About this exercise: Each entry, from beginning to end, is to be transcribed verbatim.

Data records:
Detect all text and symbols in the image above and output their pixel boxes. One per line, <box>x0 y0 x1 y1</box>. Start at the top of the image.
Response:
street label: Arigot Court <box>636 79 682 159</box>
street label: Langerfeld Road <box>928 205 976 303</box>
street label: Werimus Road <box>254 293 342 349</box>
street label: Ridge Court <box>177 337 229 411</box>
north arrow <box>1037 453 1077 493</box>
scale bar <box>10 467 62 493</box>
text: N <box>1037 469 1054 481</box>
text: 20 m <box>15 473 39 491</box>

Exercise output:
Detect all text and symbols in the image above and output their pixel boxes. One per line, <box>x0 y0 x1 y1</box>. Start at the top of the image.
Response:
street label: Arigot Court <box>636 79 682 159</box>
street label: Langerfeld Road <box>928 205 976 303</box>
street label: Werimus Road <box>254 293 342 349</box>
street label: Ridge Court <box>177 337 229 411</box>
north arrow <box>1037 453 1077 493</box>
scale bar <box>10 467 62 493</box>
text: N <box>1037 469 1054 481</box>
text: 20 m <box>15 473 39 491</box>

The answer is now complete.